Hello Will,

>> I realize this may depend on exactly *how* fast of an SSD and HDD, but are 
>> there any rules of thumb (or exceptions to look out for)?

As you say, it all depends on the quality of the SSD and HDD.

I don't know of any rule of thumb but this write up may be useful. => 
http://www.storagereview.com/marklogic_nosql_database_storage_benchmark

The write up compares storage options using latency instead of throughput 
(MB/sec).

As you'd expect, the latency of the HDD storage systems tested have much higher 
latency than the SSD systems.


Gary Russo
Professional Services Media Consultant
MarkLogic


-----Original Message-----
From: [email protected] 
[mailto:[email protected]] On Behalf Of Will Thompson
Sent: Tuesday, October 1, 2013 7:20 PM
To: MarkLogic Discussion
Subject: [MarkLogic Dev General] SSD and fast data directory

The example in ML's docs suggest an 8-core server with 4 forests, all sharing 
one SSD fast data directory. Is it fair to assume that even under heavy load 
the single-threaded speed of an SSD will always outperform the
4 forests of magnetic disks?
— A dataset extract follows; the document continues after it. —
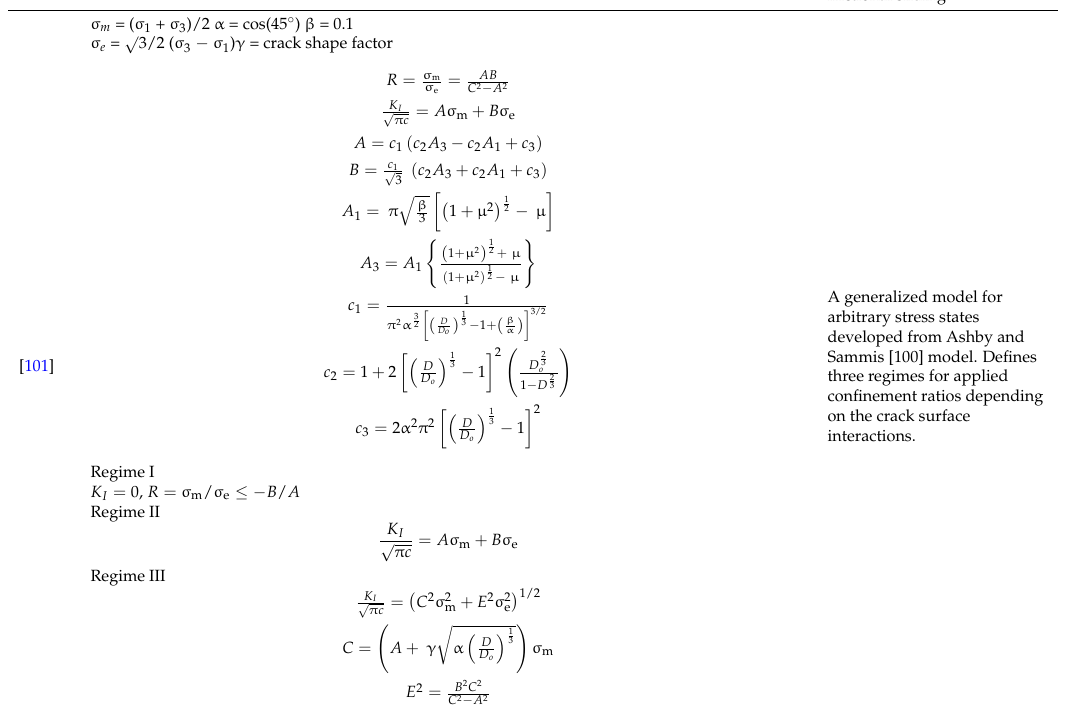
A generalized model for arbitrary stress states developed from Ashby and Sammis [100] model. Defines three regimes for applied confinement ratios depending on the crack surface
It seems like there might be scenarios where 
having multiple IO threads would be beneficial, even if they're not SSD speeds. 
I realize this may depend on exactly *how* fast of an SSD and HDD, but are 
there any rules of thumb (or exceptions to look out for)?

Also, assuming you could fit your entire database on an SSD, what differences 
are there between putting the forest directly on the SSD vs putting it on HDDs 
with the fast data directory configured on the SSD?